= Madalena Boavida =

East Timorese politician

Maria Madalena Brites Boavida is an East Timorese politician, a member of FRETILIN, and a former Minister of Planning and Finance in the National Parliament of East Timor.

== Biography ==
Boavida comes from the present municipality of Ermera. Thanks to a scholarship in 1974, she was given the opportunity to study in Portugal. There she came into contact with students from the African colonies of Portugal and the local independence movements, after which she also supported the independence of Portuguese Timor. However, FRETILIN's unilateral declaration of independence from Portugal in November 1975 was rapidly followed by the Indonesian invasion of East Timor. Boavida belonged to the so-called Maputo group of FRETILIN members, including Marí Alkatiri (later prime minister), which spent much of the occupation (1975-1999) in Mozambique.

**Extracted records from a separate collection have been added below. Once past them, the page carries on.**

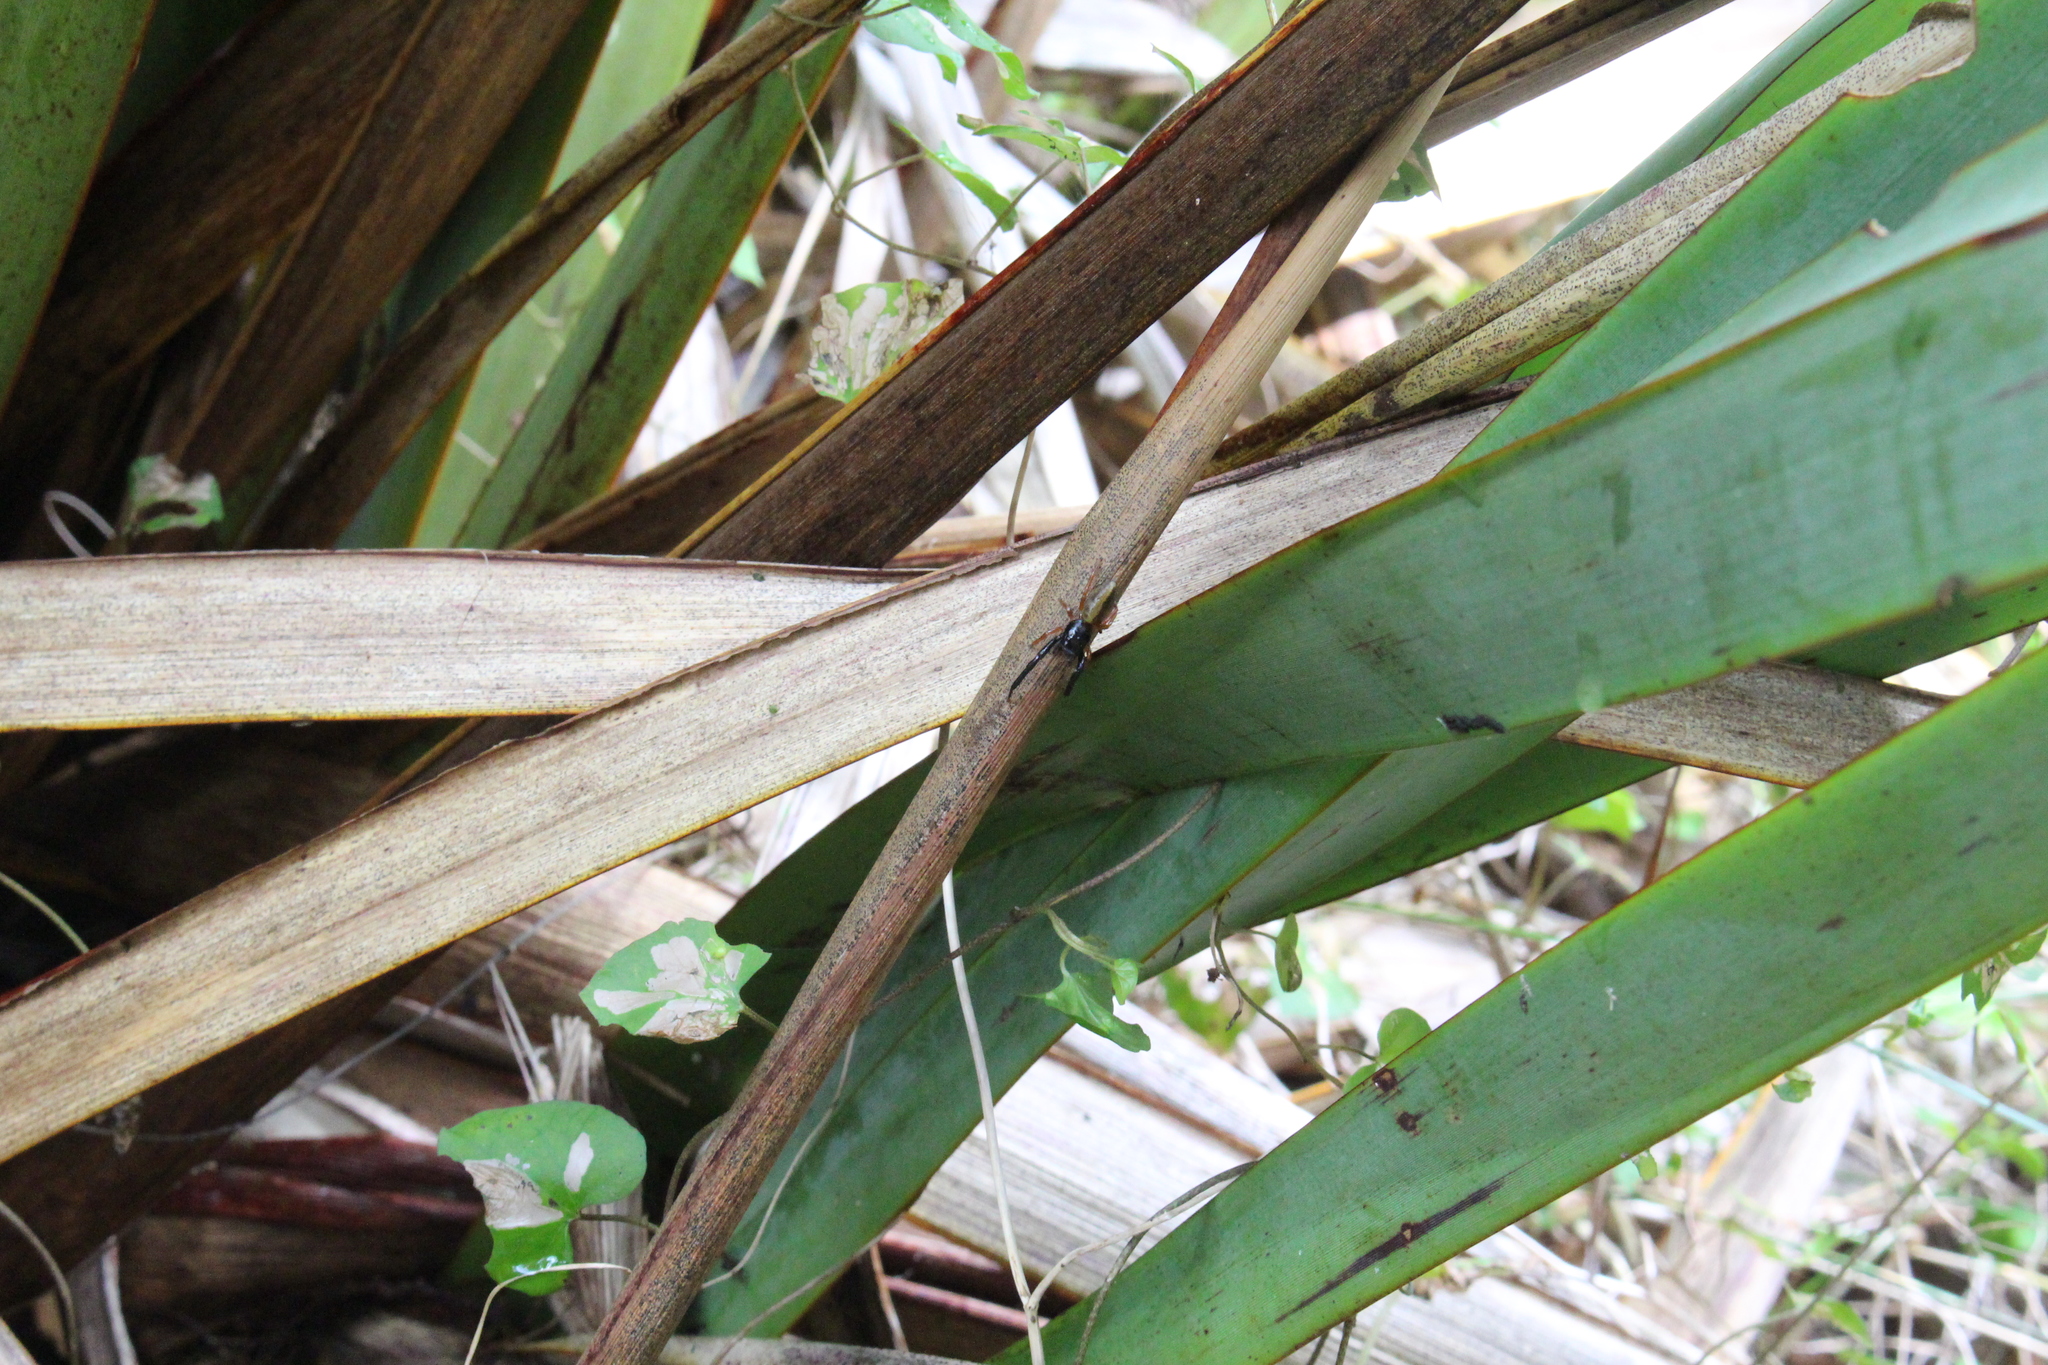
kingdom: Animalia
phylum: Arthropoda
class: Arachnida
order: Araneae
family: Salticidae
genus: Trite
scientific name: Trite planiceps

Boavida was the finance director of the Timor Gap Authority, which administered the Timor Gap Treaty, under which Indonesia and Australia jointly exploited the oil and gas fields in the disputed maritime area known as the Timor Gap.

Following the resignation of Fernanda Borges, Boavida became the Timor-Leste Minister of Finance on 30 April 2002, while the country was still under the administration of the United Nations. From 20 May 2002, when Timor-Leste became independent, she became Minister of Planning and Finance, and held that office until 8 August 2007, when FRETILIN had to relinquish government after losing its absolute majority in the 2007 parliamentary elections. The next Minister of Finance was Emília Pires.

In 2013, Boavida was appointed a non-executive member of the Council of the Central Bank of East Timor. She was re-appointed in 2016.